[[ Data under study, beginning ]]
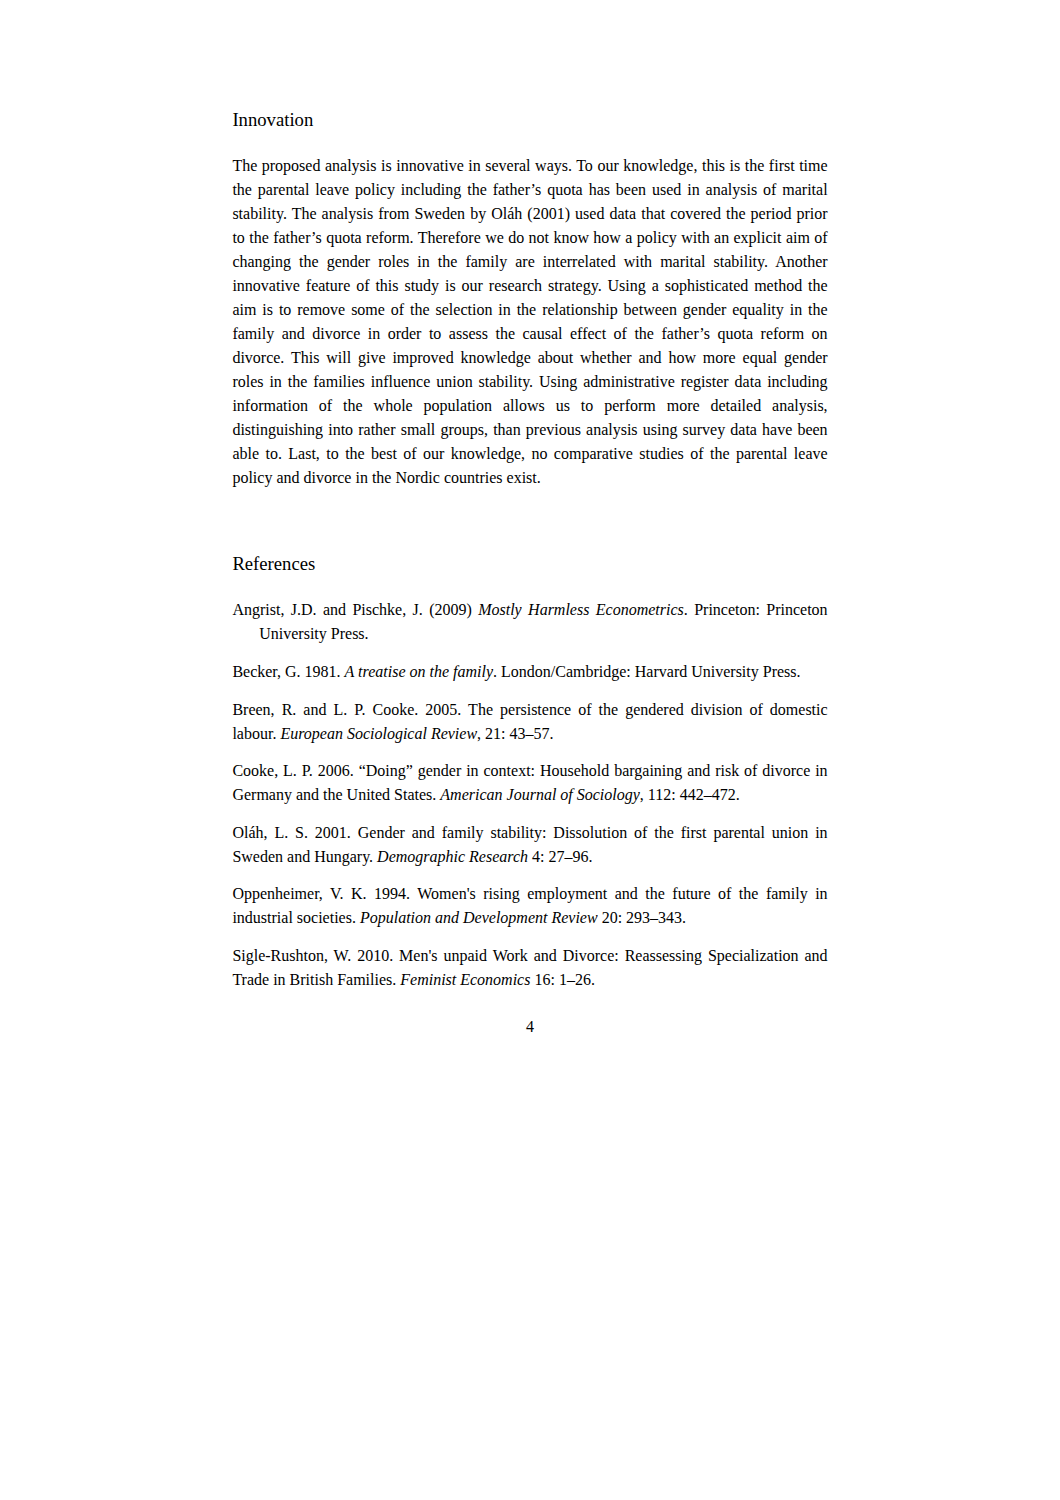Innovation
The proposed analysis is innovative in several ways. To our knowledge, this is the first time the parental leave policy including the father’s quota has been used in analysis of marital stability. The analysis from Sweden by Oláh (2001) used data that covered the period prior to the father’s quota reform. Therefore we do not know how a policy with an explicit aim of changing the gender roles in the family are interrelated with marital stability. Another innovative feature of this study is our research strategy. Using a sophisticated method the aim is to remove some of the selection in the relationship between gender equality in the family and divorce in order to assess the causal effect of the father’s quota reform on divorce. This will give improved knowledge about whether and how more equal gender roles in the families influence union stability. Using administrative register data including information of the whole population allows us to perform more detailed analysis, distinguishing into rather small groups, than previous analysis using survey data have been able to. Last, to the best of our knowledge, no comparative studies of the parental leave policy and divorce in the Nordic countries exist.
References
Angrist, J.D. and Pischke, J. (2009) Mostly Harmless Econometrics. Princeton: Princeton University Press.
Becker, G. 1981. A treatise on the family. London/Cambridge: Harvard University Press.
Breen, R. and L. P. Cooke. 2005. The persistence of the gendered division of domestic labour. European Sociological Review, 21: 43–57.
Cooke, L. P. 2006. “Doing” gender in context: Household bargaining and risk of divorce in Germany and the United States. American Journal of Sociology, 112: 442–472.
Oláh, L. S. 2001. Gender and family stability: Dissolution of the first parental union in Sweden and Hungary. Demographic Research 4: 27–96.
Oppenheimer, V. K. 1994. Women's rising employment and the future of the family in industrial societies. Population and Development Review 20: 293–343.
Sigle-Rushton, W. 2010. Men's unpaid Work and Divorce: Reassessing Specialization and Trade in British Families. Feminist Economics 16: 1–26.
4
[[ Data under study, end ]]
The response should consist only of the lines running from the one that contains "Becker, G. 1981." through the end of the material, repeated exactly.

Becker, G. 1981. A treatise on the family. London/Cambridge: Harvard University Press.
Breen, R. and L. P. Cooke. 2005. The persistence of the gendered division of domestic labour. European Sociological Review, 21: 43–57.
Cooke, L. P. 2006. “Doing” gender in context: Household bargaining and risk of divorce in Germany and the United States. American Journal of Sociology, 112: 442–472.
Oláh, L. S. 2001. Gender and family stability: Dissolution of the first parental union in Sweden and Hungary. Demographic Research 4: 27–96.
Oppenheimer, V. K. 1994. Women's rising employment and the future of the family in industrial societies. Population and Development Review 20: 293–343.
Sigle-Rushton, W. 2010. Men's unpaid Work and Divorce: Reassessing Specialization and Trade in British Families. Feminist Economics 16: 1–26.
4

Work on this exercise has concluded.